== Exercise text

Health observers are questioning Quebec's withdrawal from national health initiatives like the recently launched national organ donation and transplant system.

This is not the first time the francophone province has opted out of national healthcare programs, pointed out Globe and Mail columnist Andre Picard. Quebec is not a part of the national blood collection and distribution system, the national bone marrow registry or the national Health Council of Canada. It is also not a formal partner in the Canadian Patient Safety Institute.

Most of the time Quebec sends sit-in participants to these health gatherings. At times it even gets it share of the funding, like in the $41 billion health accord monitored by the Health Council of Canada.

Quebec, though has signed up for the Canada Health Infoway and the Canadian Institute for Health Information.

When the national organ donation system was launched in the middle of August, federal, provincial and territorial health ministries pooled in $35 million to run the integrated national organ system. Aside from having one of the lowest global organ donation rates at 13 donors for every one million population, Canada was one of a few nations in the developed world which did not have a national integrated approach to organ donation until now.

The establishment of the national organ donation system was prompted by the rising number of Canadians who died while waiting for transplants.

While health is a provincial responsibility, Picard emphasizes, it does not prevent provinces from cooperating, inking alliances and creation national systems because diseases and cooperation "know no borders."

====
== Source material

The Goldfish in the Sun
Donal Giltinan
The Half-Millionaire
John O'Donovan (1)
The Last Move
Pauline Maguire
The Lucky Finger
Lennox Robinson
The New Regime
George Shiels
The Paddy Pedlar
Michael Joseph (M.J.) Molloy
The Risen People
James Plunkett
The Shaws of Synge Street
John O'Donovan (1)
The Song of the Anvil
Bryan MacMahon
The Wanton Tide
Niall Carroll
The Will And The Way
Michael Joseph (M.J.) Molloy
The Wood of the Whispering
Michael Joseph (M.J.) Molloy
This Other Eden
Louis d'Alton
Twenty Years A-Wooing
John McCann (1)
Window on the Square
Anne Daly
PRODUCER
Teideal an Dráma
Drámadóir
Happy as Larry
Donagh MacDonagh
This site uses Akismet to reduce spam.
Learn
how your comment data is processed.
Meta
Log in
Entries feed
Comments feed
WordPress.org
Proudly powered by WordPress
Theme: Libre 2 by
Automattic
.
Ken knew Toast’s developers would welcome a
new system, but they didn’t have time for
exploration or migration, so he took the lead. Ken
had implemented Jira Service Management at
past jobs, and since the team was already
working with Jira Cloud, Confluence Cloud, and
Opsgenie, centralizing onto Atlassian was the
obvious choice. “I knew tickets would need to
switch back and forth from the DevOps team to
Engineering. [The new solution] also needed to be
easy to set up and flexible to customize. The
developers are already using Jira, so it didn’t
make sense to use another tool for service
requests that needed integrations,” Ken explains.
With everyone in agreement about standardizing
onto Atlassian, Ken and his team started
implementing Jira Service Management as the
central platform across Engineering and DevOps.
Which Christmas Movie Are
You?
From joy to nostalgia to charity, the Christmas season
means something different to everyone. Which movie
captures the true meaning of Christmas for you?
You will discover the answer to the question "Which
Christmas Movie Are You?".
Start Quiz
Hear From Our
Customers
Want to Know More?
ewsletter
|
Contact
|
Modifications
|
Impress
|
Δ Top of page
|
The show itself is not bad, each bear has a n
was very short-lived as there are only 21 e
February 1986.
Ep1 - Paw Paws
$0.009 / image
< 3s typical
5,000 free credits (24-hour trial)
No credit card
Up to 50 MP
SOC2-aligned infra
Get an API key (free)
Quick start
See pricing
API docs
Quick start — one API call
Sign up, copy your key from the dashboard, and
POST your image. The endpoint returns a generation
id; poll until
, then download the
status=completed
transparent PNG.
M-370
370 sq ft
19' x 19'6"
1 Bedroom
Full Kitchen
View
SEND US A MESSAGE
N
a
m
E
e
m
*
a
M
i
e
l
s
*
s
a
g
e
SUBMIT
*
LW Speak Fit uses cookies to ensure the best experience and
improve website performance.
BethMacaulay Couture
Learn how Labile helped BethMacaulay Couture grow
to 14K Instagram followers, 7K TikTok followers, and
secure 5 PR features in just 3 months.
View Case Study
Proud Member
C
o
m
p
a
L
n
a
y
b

====

Please copy the article on Quebec's health program opt-outs from "This is not" to "Patient Safety Institute.", substituting "writer" for "columnist". This material comes from a different source than the article.

This is not the first time the francophone province has opted out of national healthcare programs, pointed out Globe and Mail writer Andre Picard. Quebec is not a part of the national blood collection and distribution system, the national bone marrow registry or the national Health Council of Canada. It is also not a formal partner in the Canadian Patient Safety Institute.